SEATTLE – Do people in Seattle speak with an accent? The answer seems pretty simple to most who live here.
“People here speak like, perfect American English,” said Duke Davis, who has lived all over the continent but currently calls Seattle home.
A survey of people in Seattle finds that very few believe there is a Seattle dialect.
But if you post that question to linguist Betsy Evans at the University of Washington, the answer is a bit surprising.
“Maybe,” she said.
Evans pointed to work by her colleague, Alicia Beckford Wassink, who recorded Seattle voices and found a few distinct pronunciations that suggest a slight accent.
Her research found that, for some people in Seattle, the word “bag” sounds like “beg.”
Another example: the word “egg.” A number of people in Seattle pronounce it with a long “A” sound.
(For more on Beckford Wassink’s research, visit her Web page for the Pacific Northwest English Project: http://www.artsci.washington.edu/nwenglish/index.asp)
We asked Woody Braden, a Washington native, and his fiancé Jenna Williams, a Florida native, to both pronounce the word.

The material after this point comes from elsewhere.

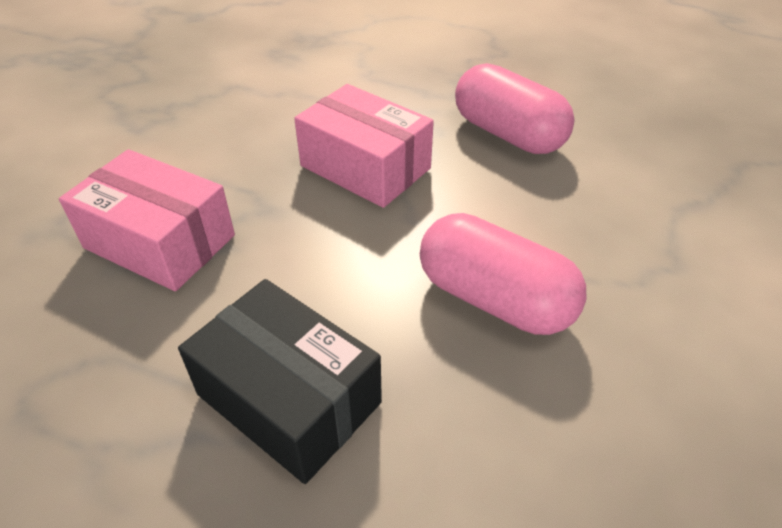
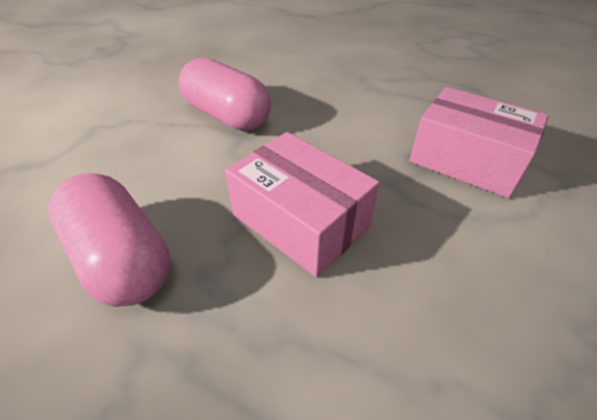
camera: 175 degrees left, 0 degrees up
(288, 399) = (348, 86): black box -> none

There was a slight difference between the two pronunciations, which Williams noticed, but Braden did not.
“There is a Seattle accent,” she said.
“No way,” Braden replied.
These pronunciations – using the long “A” sound in “bag” and “egg” – are typically found in the Upper Midwest, places like Minnesota.
“We really don’t know yet why this pronunciation exists here in Seattle,” Evans said.
More research is needed to figure out why those dialects are so prevalent in the Pacific Northwest.
Researchers have also noticed another trend in Seattle: the low-back vowel merger, something that is common in the western half of the United States.
People in Washington tend to pronounce the word “cot” the same way they pronounce the word “caught.” They also tend to pronounce the name “Don” the same way they would say the name “Dawn.”
Put those words in front of someone who is from the eastern part of the country and you will likely here a difference in how those pairings are pronounced.
Meanwhile, Evans is studying how people perceive accents in Washington.
“What I’ve found is pretty consistently that people feel that Eastern Washington sounds different,” she said, noting that people perceive more of a “country, southern” accent.
But more research is needed to figure out if that is even true. Evans plans to visit the eastern half of the state to record voices and determine if there’s a distinctive accent.